By hedging foreign assets in the portfolio, the company won't lose any money if the currency of investment is in falls. Of course, no gain if that currency appreciates.
There are two ways to hedge: Buy a currency-hedged mutual fund, or invest in an exchange-traded fund. These funds remove the risk for you, so you only have to worry about stock market returns.
2. Short an overvalued currency
Another way is to short the currency you're exposed to. Someone wanting exposure to Canada would buy the iShares MSCI Canada ETF(EWC) and then short the FXC, a Canadian currency ETF. If the Canadian dollar falls against the U.S. dollar, you'll make up those gains from shorting that currency ETF, said Boyle.
More adventurous investors can simply short currencies they think will fall in value, said Dean Popplewell, the Toronto-based chief currency strategist at OANDA, a company that offers a forex trading platform to investors.
3. Look for high interest rates
Buy the currency of a country that has a higher interest rate than America's.

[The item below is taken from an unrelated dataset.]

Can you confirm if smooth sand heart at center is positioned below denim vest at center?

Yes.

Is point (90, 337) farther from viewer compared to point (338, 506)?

Australia used to be a good place to store cash, said Boyle, because you could make about 4 percent annually just by holding the country's dollar in a bank account or buy owning government bonds.
Many people held money in Brazilian real, too. In 2008 its interest rate was close to 14 percent.
4. Buy undervalued currencies
Just like you would buy undervalued stocks, so, too, can you buy undervalued currencies, said Jalinoos.
The first place to start is by looking at a country's current account deficit—the different between what a country imports versus exports. If the deficit is large, it could be that the currency has become uncompetitive, which would then suggest that it may be overvalued and will fall.